Urteil soll Ende Noveber verkündet werden
Hintergrund ist, dass die Rechtsmedizin davon ausgeht, dass es sich bei der Tatwaffe um einen Schlagring mit ausklappbarer Klinge gehandelt hat. Einen solchen soll Nick G. besessen haben. Die Ex-Freundin des Angeklagten, die zum Tatzeitpunkt mit G. zusammen war, gab vor Gericht an, einen solchen im Zimmer des 23-Jährigen gesehen zu haben. Daneben habe G. auch weitere Messer und eine Schusswaffe besessen. „Ich habe mir nichts weiter dabei gedacht“, sagte die 20-Jährige. Sie sei davon ausgegangen, dass es sich um Sammlerstücke handele. Dass ihr Freund die Waffen eingesteckt oder gar benutzt habe, habe sie nie mitbekommen. Nach dem Tattag habe sie den Schlagring allerdings nicht mehr gesehen.

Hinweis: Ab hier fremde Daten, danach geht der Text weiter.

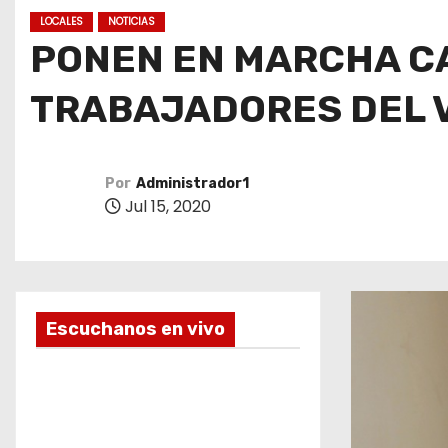
o
LOCALES
NOTICIAS
PONEN EN MARCHA C
TRABAJADORES DEL 
Por
Administrador1
Jul 15, 2020
Escuchanos en vivo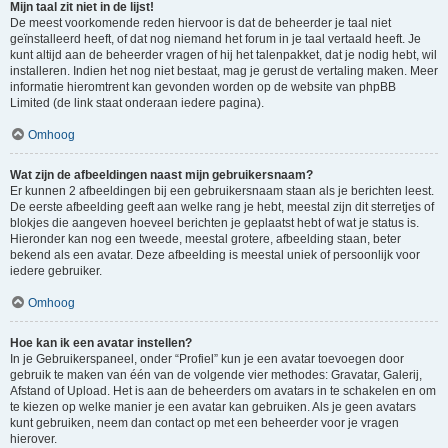
Mijn taal zit niet in de lijst!
De meest voorkomende reden hiervoor is dat de beheerder je taal niet
geïnstalleerd heeft, of dat nog niemand het forum in je taal vertaald heeft. Je
kunt altijd aan de beheerder vragen of hij het talenpakket, dat je nodig hebt, wil
installeren. Indien het nog niet bestaat, mag je gerust de vertaling maken. Meer
informatie hieromtrent kan gevonden worden op de website van phpBB
Limited (de link staat onderaan iedere pagina).
Omhoog
Wat zijn de afbeeldingen naast mijn gebruikersnaam?
Er kunnen 2 afbeeldingen bij een gebruikersnaam staan als je berichten leest.
De eerste afbeelding geeft aan welke rang je hebt, meestal zijn dit sterretjes of
blokjes die aangeven hoeveel berichten je geplaatst hebt of wat je status is.
Hieronder kan nog een tweede, meestal grotere, afbeelding staan, beter
bekend als een avatar. Deze afbeelding is meestal uniek of persoonlijk voor
iedere gebruiker.
Omhoog
Hoe kan ik een avatar instellen?
In je Gebruikerspaneel, onder “Profiel” kun je een avatar toevoegen door
gebruik te maken van één van de volgende vier methodes: Gravatar, Galerij,
Afstand of Upload. Het is aan de beheerders om avatars in te schakelen en om
te kiezen op welke manier je een avatar kan gebruiken. Als je geen avatars
kunt gebruiken, neem dan contact op met een beheerder voor je vragen
hierover.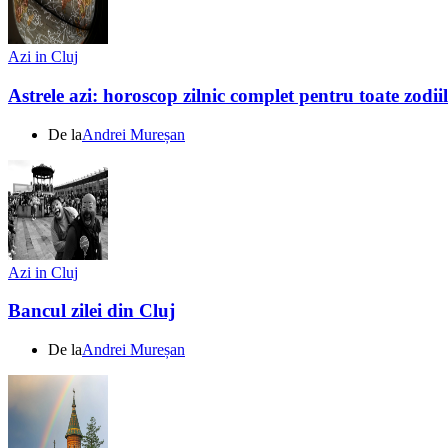
Azi in Cluj
Astrele azi: horoscop zilnic complet pentru toate zodi
De la
Andrei Mureșan
Azi in Cluj
Bancul zilei din Cluj
De la
Andrei Mureșan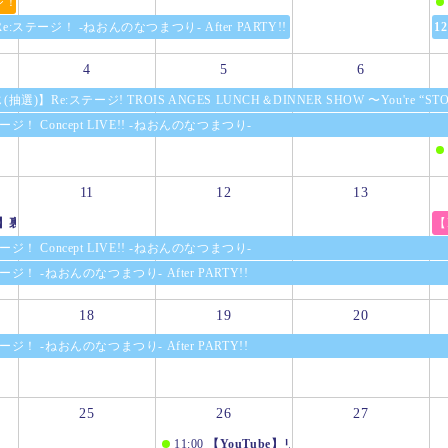
テージ！プリズムステップメモリアルブック
:ステージ！ -ねおんのなつまつり- After PARTY!!
12
4
5
6
)】Re:ステージ! TROIS ANGES LUNCH＆DINNER SHOW 〜You're “STO
ジ！ Concept LIVE!! -ねおんのなつまつり-
11
12
13
)】Re:ステージ! TROIS ANGES LUNCH＆DINNER SHOW 〜You're “STO
e】裏リステップRadio
【
ジ！ Concept LIVE!! -ねおんのなつまつり-
ジ！ -ねおんのなつまつり- After PARTY!!
18
19
20
ジ！ -ねおんのなつまつり- After PARTY!!
25
26
27
ジ！ -ねおんのなつまつり- After PARTY!!
11:00
【YouTube】リステップTV -生放送/増刊号-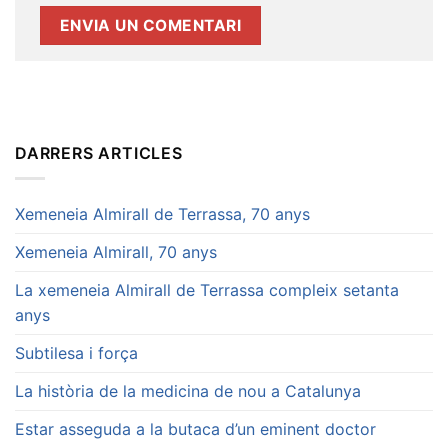
DARRERS ARTICLES
Xemeneia Almirall de Terrassa, 70 anys
Xemeneia Almirall, 70 anys
La xemeneia Almirall de Terrassa compleix setanta
anys
Subtilesa i força
La història de la medicina de nou a Catalunya
Estar asseguda a la butaca d’un eminent doctor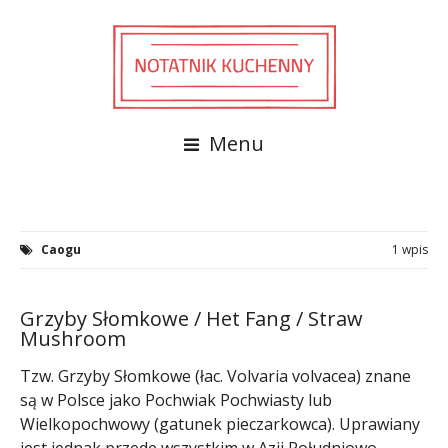
Menu
Caogu
1 wpis
Grzyby Słomkowe / Het Fang / Straw
Mushroom
Tzw. Grzyby Słomkowe (łac. Volvaria volvacea) znane
są w Polsce jako Pochwiak Pochwiasty lub
Wielkopochwowy (gatunek pieczarkowca). Uprawiany
jest jednak przede wszystkim w Azji Południowo-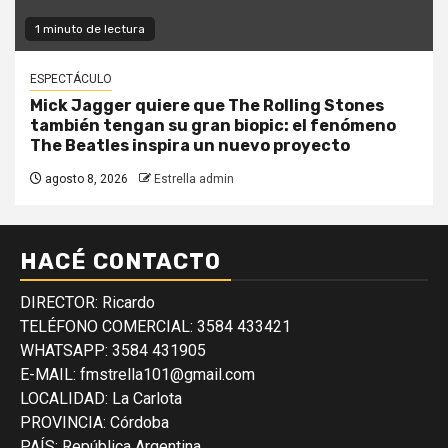
1 minuto de lectura
ESPECTÁCULO
Mick Jagger quiere que The Rolling Stones
también tengan su gran biopic: el fenómeno
The Beatles inspira un nuevo proyecto
agosto 8, 2026
Estrella admin
HACÉ CONTACTO
DIRECTOR: Ricardo
TELÉFONO COMERCIAL: 3584 433421
WHATSAPP: 3584 431905
E-MAIL: fmstrella101@gmail.com
LOCALIDAD: La Carlota
PROVINCIA: Córdoba
PAÍS: República Argentina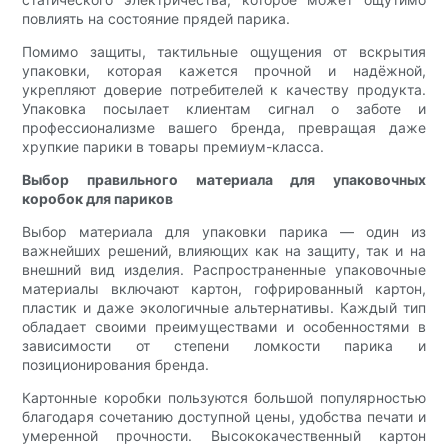
повлиять на состояние прядей парика.
Помимо защиты, тактильные ощущения от вскрытия
упаковки, которая кажется прочной и надёжной,
укрепляют доверие потребителей к качеству продукта.
Упаковка посылает клиентам сигнал о заботе и
профессионализме вашего бренда, превращая даже
хрупкие парики в товары премиум-класса.
Выбор правильного материала для упаковочных
коробок для париков
Выбор материала для упаковки парика — один из
важнейших решений, влияющих как на защиту, так и на
внешний вид изделия. Распространенные упаковочные
материалы включают картон, гофрированный картон,
пластик и даже экологичные альтернативы. Каждый тип
обладает своими преимуществами и особенностями в
зависимости от степени ломкости парика и
позиционирования бренда.
Картонные коробки пользуются большой популярностью
благодаря сочетанию доступной цены, удобства печати и
умеренной прочности. Высококачественный картон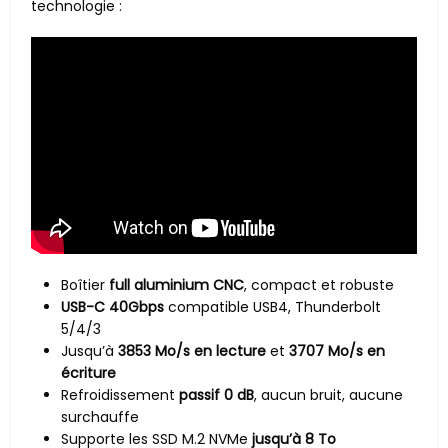
technologie :
Boîtier
full aluminium CNC
, compact et robuste
USB-C 40Gbps
compatible USB4, Thunderbolt
5/4/3
Jusqu’à
3853 Mo/s en lecture
et
3707 Mo/s en
écriture
Refroidissement
passif 0 dB
, aucun bruit, aucune
surchauffe
Supporte les SSD M.2 NVMe
jusqu’à 8 To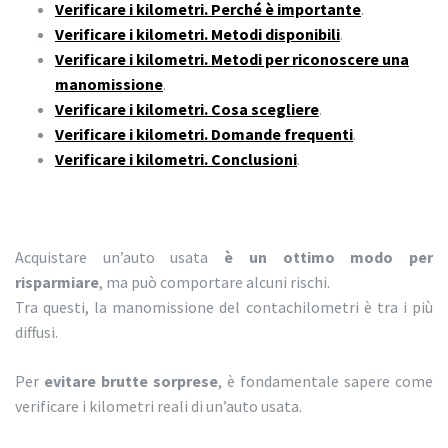
Verificare i kilometri. Perché è importante
.
Verificare i kilometri. Metodi disponibili
.
Verificare i kilometri. Metodi per riconoscere una
manomissione
.
Verificare i kilometri. Cosa scegliere
.
Verificare i kilometri. Domande frequenti
.
Verificare i kilometri. Conclusioni
.
Acquistare un’auto usata
è un ottimo modo per
risparmiare
, ma può comportare alcuni rischi.
Tra questi, la manomissione del contachilometri è tra i più
diffusi.
Per
evitare brutte sorprese
, è fondamentale sapere come
verificare i kilometri reali di un’auto usata.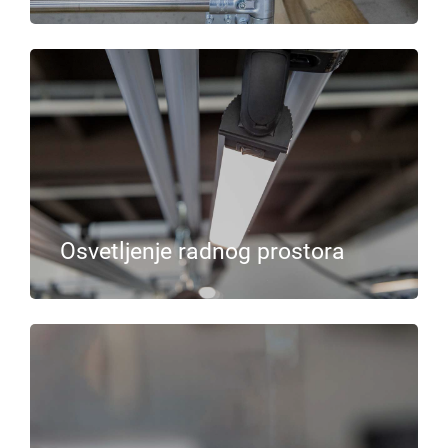
Osvetljenje radnog prostora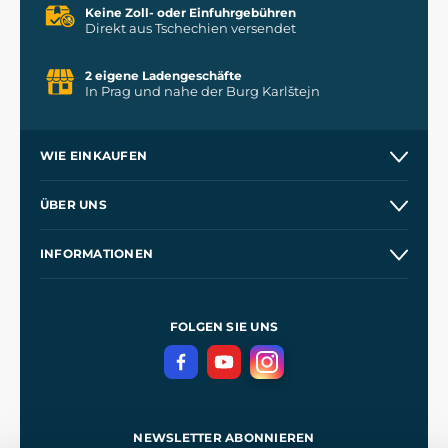
Keine Zoll- oder Einfuhrgebühren
Direkt aus Tschechien versendet
2 eigene Ladengeschäfte
In Prag und nahe der Burg Karlštejn
WIE EINKAUFEN
Versand und Zahlung
ÜBER UNS
Großhandel
Unsere Geschichte
INFORMATIONEN
Kontakt
Unsere Werkstätten
Allgemeine Geschäftsbedingungen
Referenzen
und
Kingdom Come: Deliverance
Datenschutzerklärung
FOLGEN SIE UNS
NEWSLETTER ABONNIEREN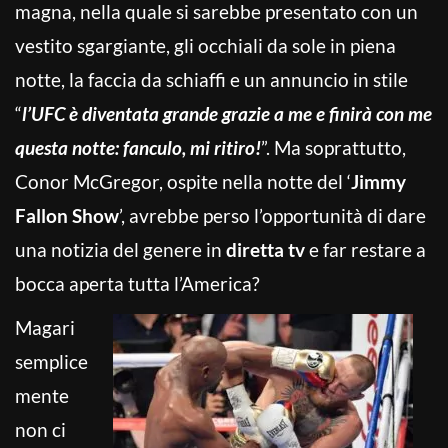
magna, nella quale si sarebbe presentato con un
vestito sgargiante, gli occhiali da sole in piena
notte, la faccia da schiaffi e un annuncio in stile
“
l’UFC è diventata grande grazie a me e finirà con me
questa notte: fanculo, mi ritiro!
”. Ma soprattutto,
Conor McGregor, ospite nella notte del ‘
Jimmy
Fallon Show
’, avrebbe perso l’opportunità di dare
una notizia del genere in
diretta tv
e far restare a
bocca aperta tutta l’America?
Magari
semplice
mente
non ci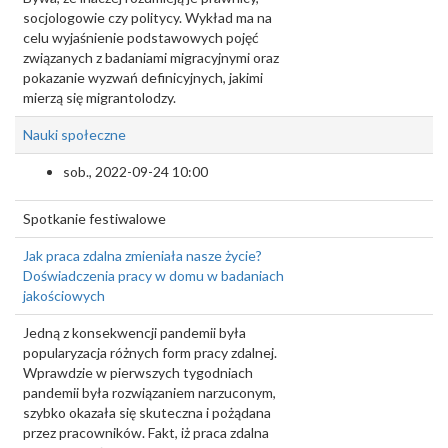
socjologowie czy politycy. Wykład ma na
celu wyjaśnienie podstawowych pojęć
związanych z badaniami migracyjnymi oraz
pokazanie wyzwań definicyjnych, jakimi
mierzą się migrantolodzy.
Nauki społeczne
sob., 2022-09-24 10:00
Spotkanie festiwalowe
Jak praca zdalna zmieniała nasze życie?
Doświadczenia pracy w domu w badaniach
jakościowych
Jedną z konsekwencji pandemii była
popularyzacja różnych form pracy zdalnej.
Wprawdzie w pierwszych tygodniach
pandemii była rozwiązaniem narzuconym,
szybko okazała się skuteczna i pożądana
przez pracowników. Fakt, iż praca zdalna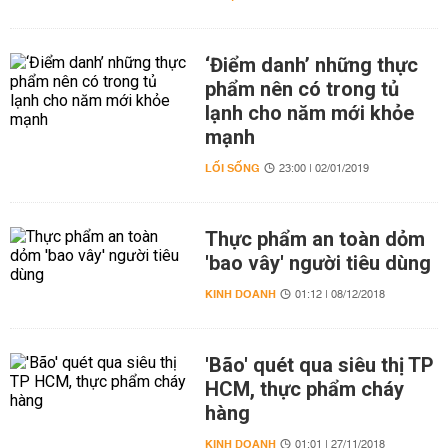
‘Điểm danh’ những thực
phẩm nên có trong tủ
lạnh cho năm mới khỏe
mạnh
LỐI SỐNG
23:00 | 02/01/2019
Thực phẩm an toàn dỏm
'bao vây' người tiêu dùng
KINH DOANH
01:12 | 08/12/2018
'Bão' quét qua siêu thị TP
HCM, thực phẩm cháy
hàng
KINH DOANH
01:01 | 27/11/2018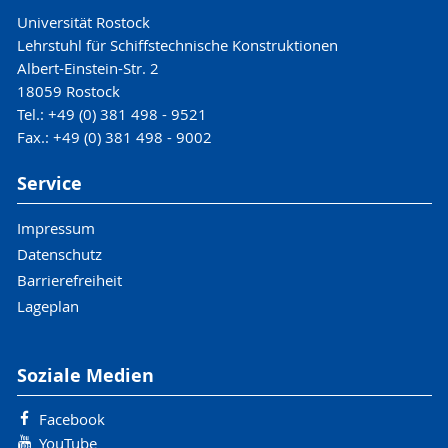
Universität Rostock
Lehrstuhl für Schiffstechnische Konstruktionen
Albert-Einstein-Str. 2
18059 Rostock
Tel.: +49 (0) 381 498 - 9521
Fax.: +49 (0) 381 498 - 9002
Service
Impressum
Datenschutz
Barrierefreiheit
Lageplan
Soziale Medien
Facebook
YouTube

Die Aussage der Ex-Freundin war für das Gericht deshalb von Interesse, weil beide unmittelbar vor und nach dem Treffen auf dem Spielplatz gechattet und telefoniert haben sollen. „Ich liebe dich so doll, mein Engel“, schrieb G. seiner Freundin laut einem Chatprotokoll kurz nach der Tat. Sie hätten jeden Abend Kontakt gehabt, vor dem Schlafengehen Liebesbekundungen ausgetauscht, sagte die Trittauerin dazu.
G. habe ihr, bevor er losging, noch versichert, dass das Treffen an jenem Abend das letzte sein werde. „Er war wie immer, auch am nächsten Tag“, so die 20-Jährige. Sie habe auch nicht den Eindruck gehabt, dass ihr Freund vor irgendjemandem Angst gehabt habe, sagte die Trittauerin vor Gericht. Auch sei er nie aggressiv gegenüber anderen gewesen.
Der Prozess soll am kommenden Freitag, 11. November, fortgesetzt werden. Das Urteil wollen die Richter Ende des Monats verkünden.